> _Data shown_:
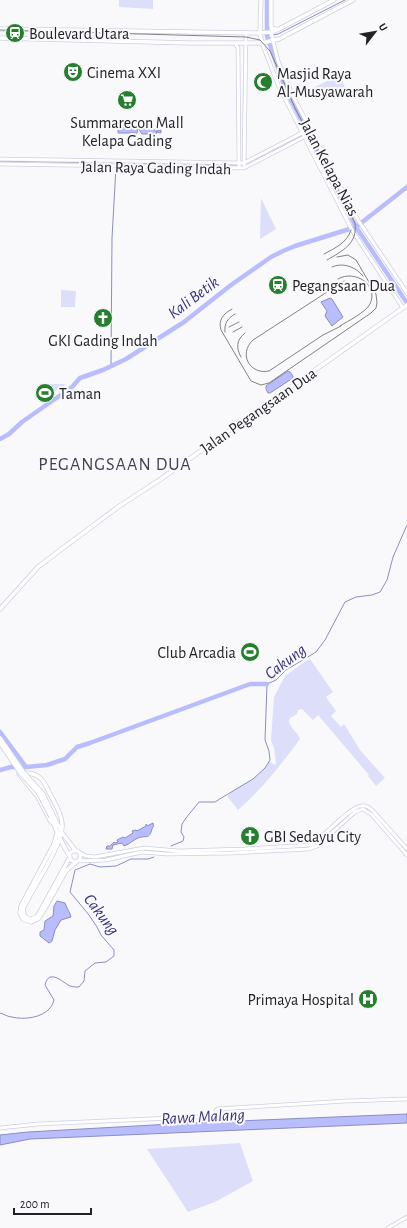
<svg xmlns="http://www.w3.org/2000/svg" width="407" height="1228" viewBox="0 0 407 1228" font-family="'Alegreya Sans',sans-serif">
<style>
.green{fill:#dddffa}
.water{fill:#b9bdfe;stroke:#8b8ebe}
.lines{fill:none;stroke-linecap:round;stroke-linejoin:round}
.stream{stroke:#8b8ebe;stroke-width:1}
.river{stroke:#b9bdfe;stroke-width:4.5}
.tertiary-casing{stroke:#cecfe0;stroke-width:4.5}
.secondary-casing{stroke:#cecfe0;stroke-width:5}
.tertiary{stroke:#fff;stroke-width:3}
.secondary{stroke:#fff;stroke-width:3.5}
.tram{stroke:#818187;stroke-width:1}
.secondary-bridge-casing{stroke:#cecfe0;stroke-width:5;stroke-linecap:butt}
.secondary-bridge{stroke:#fff;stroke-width:3.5}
.labels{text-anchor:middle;stroke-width:4;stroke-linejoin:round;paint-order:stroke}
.poi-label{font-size:16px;fill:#212128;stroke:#f9f9fc;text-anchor:start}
.street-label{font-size:16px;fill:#212128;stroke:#f9f9fc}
.water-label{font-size:17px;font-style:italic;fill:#38337d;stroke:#f9f9fc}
.quarter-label{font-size:18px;letter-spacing:1px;fill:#414250;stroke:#f9f9fc}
</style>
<rect width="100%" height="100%" fill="#f9f9fc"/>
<path class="green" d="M119,0H153V9L119,7Z
M339,75L346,89L322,101L315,87Z
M261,198L276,229L260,239Z
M61,290L76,291L75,307H61Z
M39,384H66L39,402Z
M310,659L333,692L326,697L336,711L331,716L341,727L344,724L360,750L385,778L376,786L368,776L369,775L318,715L313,720L302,709L298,710L297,714L290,718L289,721C291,730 297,731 300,739C281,765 262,789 238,810L227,796C241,784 261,778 269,761L275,765L276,763L274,748L271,740L274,697L285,676L303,663Z
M240,1143L253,1181L215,1202L188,1212L147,1149Z"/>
<path class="water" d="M114,126L127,128L133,126L149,129L153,128L156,132L157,131L156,128L158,129V131L161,130V133L157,132L156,134H142L138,128L137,133H118V127L116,129Z
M330,298L332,299L343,317L332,326L325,316L327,311L321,302Z
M288,371L290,372L293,376V378L270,393H268L266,389V386Z
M153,823C154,829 154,824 152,829C149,840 146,835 138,838C133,840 130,844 124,846L122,843L113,845L112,849H106L107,846H110L114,842L115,843L118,842L117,840L123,837L125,838L133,833L132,831L136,830L137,831L146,826V824L147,826Z
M57,901L65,903C67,909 70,912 71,917L61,920L55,930L52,941L49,943L40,936V932L44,930L45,921L53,916L54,906Z
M407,1114V1123L30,1139L0,1145V1135L28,1132L189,1123Z"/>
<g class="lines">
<path class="stream" d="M273,35L278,34L345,0
M0,161L112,163
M118,163L237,165
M245,165L302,135
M111,366L112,238L116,167
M171,846L183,841L184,837L181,832L182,824L186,818L199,802H215L223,797L253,779L265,768L270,760L269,751L265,740L267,684L276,680L286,670L316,652L325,640L345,602L356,597L372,595L380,592L387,580L393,557L407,525
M0,1013C4,1014 8,1017 12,1017C23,1020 42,1018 50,1008C52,1006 53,1003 54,1000L45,985C49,968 62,982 70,986C73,987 76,987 79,987L84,981L85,971L95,963L106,962L114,956V950L101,935L97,927L89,915L70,892L75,870L90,864L100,867L116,866L131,859H148L154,857"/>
<path class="river" d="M267,0V36L285,88L356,227L407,303
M0,439L9,434L22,422L72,387L80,378L103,370L126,359L184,322L231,285L271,257L283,251L295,246L356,227L407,187
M0,732L26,767
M0,770L11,767H26L47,765L65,759L77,747L90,743L250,684H267"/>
<defs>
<path id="tertiary" d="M271,32L278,61L293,96L358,220L407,293
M235,43L238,48L239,166
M262,43L279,87L352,230L403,308
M0,159L244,163L302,133
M0,164L244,168L304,137
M244,165L246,34
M80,853L86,856L95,857L144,848L179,851L245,849L310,845L315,843C323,836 352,806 361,806C365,805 369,807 372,810L407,849
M78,861L106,860L142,852L167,854L232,853L309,849L317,846L355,812L363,809L372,815L407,855
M0,1128L38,1124L216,1116V1110L218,1109L346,1101L407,1099
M388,1228L407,1217"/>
<path id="secondary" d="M261,0L260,33L262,43
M271,0V26L272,29H276
M0,29L260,33L271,32L279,29L334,0
M0,38L190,43H262L279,39L353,0
M86,39L85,34L86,32
M0,609L38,567L59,551L118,507L161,479L407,305
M22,773C37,772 43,778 49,792C54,802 61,812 62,823C65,842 32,889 23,909L24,915C28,920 34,920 38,915L70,857C62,844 56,830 51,817
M19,774L38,797L51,822
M53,815L62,833L76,851
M57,833L54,844L21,906L20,913L23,919L31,922L38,919L43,912L66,871L76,862
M69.5 856a5.5 5.5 0 1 1 11 0a5.5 5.5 0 1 1-11 0Z"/>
</defs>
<use href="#tertiary" class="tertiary-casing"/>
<use href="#secondary" class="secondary-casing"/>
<use href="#tertiary" class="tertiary"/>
<use href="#secondary" class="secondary"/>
<path class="tram" d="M0,30L246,37L260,40L270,51L295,108L355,223C358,244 342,251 327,260
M324,254C335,248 347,243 351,230
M332,267C343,262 356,267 363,276
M338,279C355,269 379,285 370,304C366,312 348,321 340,326
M232,309C223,314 218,320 221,330L251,381L261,385L269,383L371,313L376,308L377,303L376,294L356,260L348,255L337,257
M341,326L323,335L269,371C250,375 238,354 253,340L344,281
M229,327L239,322
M225,332C224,323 228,318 235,314
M233,332L242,327
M241,357C236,348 236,340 245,333"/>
<defs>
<path id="secondary-bridge" d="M0,738L24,773L43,794L53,815
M0,743L21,774L38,792L51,817"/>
</defs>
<use href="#secondary-bridge" class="secondary-bridge-casing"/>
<use href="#secondary-bridge" class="secondary-bridge"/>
</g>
<defs>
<symbol id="station-disc" viewBox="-11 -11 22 22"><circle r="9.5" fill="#257f2e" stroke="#f9f9fc"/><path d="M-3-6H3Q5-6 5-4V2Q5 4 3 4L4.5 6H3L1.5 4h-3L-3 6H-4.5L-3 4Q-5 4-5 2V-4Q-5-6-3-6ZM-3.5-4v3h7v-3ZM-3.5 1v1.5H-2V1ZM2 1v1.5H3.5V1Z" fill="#fff"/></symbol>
<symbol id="theatre-disc" viewBox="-11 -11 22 22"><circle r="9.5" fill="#257f2e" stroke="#f9f9fc"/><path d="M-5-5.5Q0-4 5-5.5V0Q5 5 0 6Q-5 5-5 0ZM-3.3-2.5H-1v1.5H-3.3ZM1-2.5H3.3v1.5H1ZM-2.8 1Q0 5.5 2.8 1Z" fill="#fff"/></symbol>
<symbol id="mosque-disc" viewBox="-11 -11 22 22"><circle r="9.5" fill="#257f2e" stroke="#f9f9fc"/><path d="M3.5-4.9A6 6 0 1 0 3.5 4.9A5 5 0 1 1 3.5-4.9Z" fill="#fff"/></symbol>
<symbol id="supermarket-disc" viewBox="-11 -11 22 22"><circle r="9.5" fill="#257f2e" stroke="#f9f9fc"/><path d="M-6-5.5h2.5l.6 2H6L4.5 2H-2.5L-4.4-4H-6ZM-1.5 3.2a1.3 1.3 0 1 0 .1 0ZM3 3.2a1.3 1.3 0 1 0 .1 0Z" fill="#fff"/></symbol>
<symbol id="church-disc" viewBox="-11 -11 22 22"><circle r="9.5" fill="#257f2e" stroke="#f9f9fc"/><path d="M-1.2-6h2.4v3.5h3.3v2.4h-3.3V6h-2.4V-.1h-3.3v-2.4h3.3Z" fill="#fff"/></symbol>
<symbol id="stadium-disc" viewBox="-11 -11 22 22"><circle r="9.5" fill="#257f2e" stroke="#f9f9fc"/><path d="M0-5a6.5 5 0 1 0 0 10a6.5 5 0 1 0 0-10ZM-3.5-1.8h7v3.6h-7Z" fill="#fff"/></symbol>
<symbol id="hospital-disc" viewBox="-11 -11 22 22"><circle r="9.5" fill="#257f2e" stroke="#f9f9fc"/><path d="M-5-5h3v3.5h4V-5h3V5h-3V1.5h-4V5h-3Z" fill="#fff"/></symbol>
</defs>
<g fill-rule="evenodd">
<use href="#station-disc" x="4" y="22" width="22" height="22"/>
<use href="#theatre-disc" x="62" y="61" width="22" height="22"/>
<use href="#mosque-disc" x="252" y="71" width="22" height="22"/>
<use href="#supermarket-disc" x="116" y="89" width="22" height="22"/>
<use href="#station-disc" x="267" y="274" width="22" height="22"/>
<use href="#church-disc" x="92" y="307" width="22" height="22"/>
<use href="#stadium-disc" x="34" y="382" width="22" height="22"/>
<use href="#stadium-disc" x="239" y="641" width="22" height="22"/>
<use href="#church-disc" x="239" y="825" width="22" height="22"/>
<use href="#hospital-disc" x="357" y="988" width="22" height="22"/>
</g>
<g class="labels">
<g class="poi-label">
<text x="29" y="39">Boulevard Utara</text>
<text x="87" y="78">Cinema XXI</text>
<text x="277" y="79">Masjid Raya<tspan x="277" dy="18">Al-Musyawarah</tspan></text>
<text x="127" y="128" text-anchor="middle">Summarecon Mall<tspan x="127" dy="18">Kelapa Gading</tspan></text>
<text x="292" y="291">Pegangsaan Dua</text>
<text x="103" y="346" text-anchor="middle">GKI Gading Indah</text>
<text x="59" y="399">Taman</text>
<text x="236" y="658" text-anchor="end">Club Arcadia</text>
<text x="264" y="842">GBI Sedayu City</text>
<text x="354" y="1005" text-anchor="end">Primaya Hospital</text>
</g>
<g class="street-label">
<text transform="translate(156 167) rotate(1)" y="6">Jalan Raya Gading Indah</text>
<text transform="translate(330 167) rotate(62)" y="6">Jalan Kelapa Nias</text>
<text transform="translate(258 410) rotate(-35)" y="6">Jalan Pegangsaan Dua</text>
</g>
<g class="water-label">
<text transform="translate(193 297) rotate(-37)" y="6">Kali Betik</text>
<text transform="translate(285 661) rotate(-37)" y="6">Cakung</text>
<text transform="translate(102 914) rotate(53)" y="6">Cakung</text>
<text transform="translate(203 1116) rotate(-3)" y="6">Rawa Malang</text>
</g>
<g class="quarter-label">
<text x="115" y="470">PEGANGSAAN DUA</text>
</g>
</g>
<g transform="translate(375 32) rotate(59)" stroke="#f9f9fc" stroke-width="3" paint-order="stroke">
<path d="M0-3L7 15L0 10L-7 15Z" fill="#212128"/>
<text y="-6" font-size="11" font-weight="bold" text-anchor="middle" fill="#212128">U</text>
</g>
<path d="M14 1208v6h77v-6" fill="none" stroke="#212128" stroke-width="2"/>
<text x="20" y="1208" font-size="12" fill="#212128" stroke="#f9f9fc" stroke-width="3" paint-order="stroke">200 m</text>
</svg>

> _Problem_: Reproduce every line of the records containing the string "linecap".

> _The completed task_:
.lines{fill:none;stroke-linecap:round;stroke-linejoin:round}
.secondary-bridge-casing{stroke:#cecfe0;stroke-width:5;stroke-linecap:butt}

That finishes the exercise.